_What you will do_:
**1.** Return the stretch of the Collier Young biography from "American film and" through "Step Beyond (1959–61).", copied word for word.
**2.** Supply the next part of the Collier Young biography, continuing from its final sentence.

** Opening Page excerpt block **

- Born: August 19, 1908 Asheville, North Carolina, US
- Died: December 25, 1980 (aged 72) Santa Monica, California, US
- Education: Dartmouth College
- Occupations: Screenwriter, film producer
- Spouses: ; Ida Lupino ​ ​(m. 1948; div. 1951)​ ; Joan Fontaine ​ ​(m. 1952; div. 1961)​

= Collier Young =

American film and television producer and writer

Collier Hudson Young (August 19, 1908 – December 25, 1980) was an American film producer and writer, who worked on many films in the 1950s, before becoming a television producer for such shows as NBC's Ironside and CBS's The Wild, Wild West, as well as the supernatural anthology series One Step Beyond (1959–61).

==Early years==
Young was born in Asheville, North Carolina, the son of Mr. and Mrs. William Tandy Young Sr., who in 1938 lived in Indianapolis, Indiana. His father was an attorney. Young was president of the senior class at Shortridge High School in Indianapolis, and in 1926 he was selected as "the Indiana boy most conspicuously embodying the highest ideals of American youth". While in high school he participated in oratorical competition, finishing first in state competition in 1926. In addition to the $500 first prize, he went on to represent Indiana in regional competition. He graduated from Dartmouth College in 1930.

== Career ==
Young began working as a story editor for RKO in 1940 after having been a literary agent and working in advertising. His experiences as a Navy lieutenant commander during World War II included making documentary films of South Pacific battles.

After Young worked as an executive at Columbia and Warner Bros., he and his then-wife Ida Lupino created a film production company in 1949, with the initial focus the making of six documentaries. In 1953 Young and Lupino created Filmakers Releasing Organization, a company to distribute films. They were the only stockholders in the company, which had outlets in 29 cities.

** Closing Page excerpt block **
** Opening Provided records block **

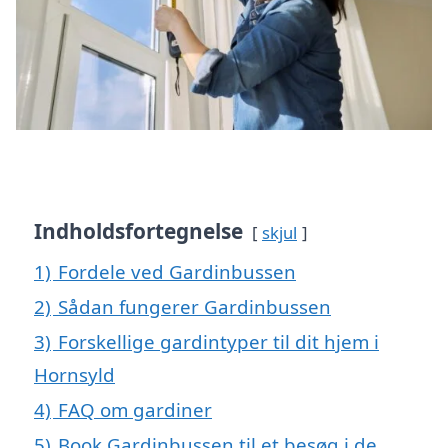
Indholdsfortegnelse
skjul
1)
Fordele ved Gardinbussen
2)
Sådan fungerer Gardinbussen
3)
Forskellige gardintyper til dit hjem i
Hornsyld
4)
FAQ om gardiner
5)
Book Gardinbussen til et besøg i de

** Closing Provided records block **

_Exercise responses_:
**1.**
American film and television producer and writer

Collier Hudson Young (August 19, 1908 – December 25, 1980) was an American film producer and writer, who worked on many films in the 1950s, before becoming a television producer for such shows as NBC's Ironside and CBS's The Wild, Wild West, as well as the supernatural anthology series One Step Beyond (1959–61).

**2.**
Young's film production credits included Outrage (1950) and The Hitch-Hiker (1953), both with Lupino as director. He produced the movies Huk! (1956) and The Halliday Brand (1957).

Young was executive director of her 1957–58 CBS sitcom Mr. Adams and Eve, co-starring Lupino's then-husband, Howard Duff. Elements of his screenplay for The Bigamist mined his serial relationships with Lupino and Fontaine, who played the deceived wives of that film.

He was creator of the long-running TV series Ironside, starring Raymond Burr. Young also produced the television show, The Rogues, in 1964–65, starring Charles Boyer, David Niven, Gig Young, Robert Coote, and Gladys Cooper. The Rogues won the Golden Globe award for "Best TV Show" in 1965.

== Personal life and death ==
Young was married to:

- Ruth Valerie Edmonds of Toronto, Canada, on March 8, 1938, in New York City. Their divorce became final in April 1948.
- actress and director Ida Lupino on August 5, 1948, in La Jolla, California. They were divorced in 1951
- actress Joan Fontaine from 1952 to 1961
- businesswoman and former model, Marjory Ann "Meg" Marsh, in 1965.

Young died on December 25, 1980, in St. John's Hospital and Medical Center in Santa Monica, California, after having been injured in an automobile accident several weeks earlier. He was 72.